Suspended UTMC nurse resigns

Part-timer had been on leave since botched transplant

9/12/2012
BY IGNAZIO MESSINA
BLADE STAFF WRITER

A University of Toledo Medical Center nurse involved in a botched kidney transplant surgery last month has resigned, a second nurse remains on paid administrative leave, and an administrator of surgical services who was suspended with pay returned to work last week.

Judith Moore, a part-time UTMC employee who was suspended with pay pending the results of a multiagency investigation, resigned on Monday, two hospital spokesmen confirmed.

Ms. Moore and Melanie Lemay, a full-time nurse, were suspended with pay after an Aug. 10 live donor kidney transplant surgery during which a viable kidney was accidently discarded and consequently ruined before it could be implanted into the donor's sister.

Edwin Hall, administrator of surgical services, was notified Aug. 27 that he would be on paid administrative leave and was reinstated to his job Friday with no change in title or his $164,999 annual salary, UTMC spokesman Tobin Klinger said.

Dr.
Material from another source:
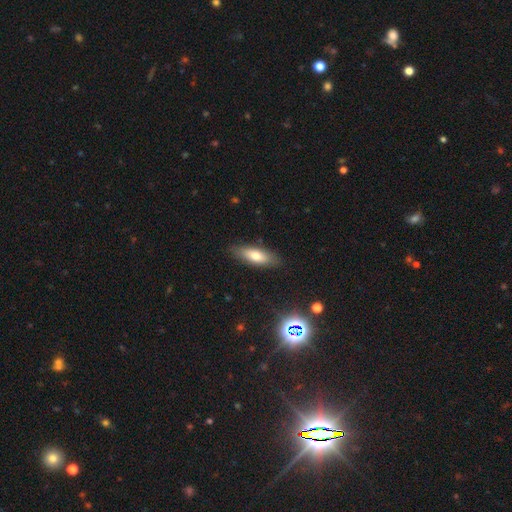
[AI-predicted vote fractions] A smooth galaxy with no disk features (69%) that is in between round and cigar-shaped (62%). Merging: none (85%).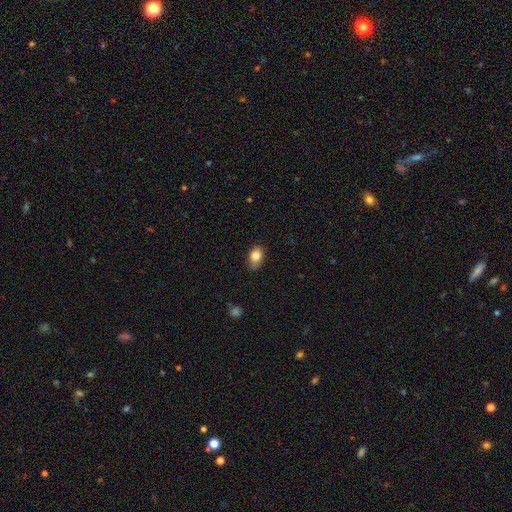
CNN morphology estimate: type=smooth (83%); roundness=in between (79%); merging=none (68%).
Michael Rees, the kidney transplant surgeon who performed the procedure, was temporarily stripped late last month of his director title at the hospital. 

He was surgical director of renal transplantation and assistant director of the transplantation immunology laboratories services. Dr. Steve Selman, chairman of the department of urology, was given the title.

Dr. Rees is still a surgeon at the medical center.

Dr. Jeffrey Gold, chancellor and vice president for biosciences and health affairs at UTMC, said the change does not suggest Dr. Rees did anything wrong.

UTMC voluntarily suspended the live kidney donation program after the incident, and the hospitalhired Dr. Marlon Levy, surgical director, transplantation, at Baylor All Saints Medical Center at Fort Worth, to "review the policies, procedures, and practices of UTMC's living related donor program" and to review management of patients undergoing living related transplants. Dr. Levy's report on the program has not been completed, UTMC spokesman Jon Strunk said.

The kidney transplant program at UTMC, formerly the Medical College of Ohio, has operated for 40 years. It is the only organ transplant routinely performed at the hospital.

The family of the woman who was supposed to have received her brother's kidney has declined interview requests and has asked UTMC for privacy.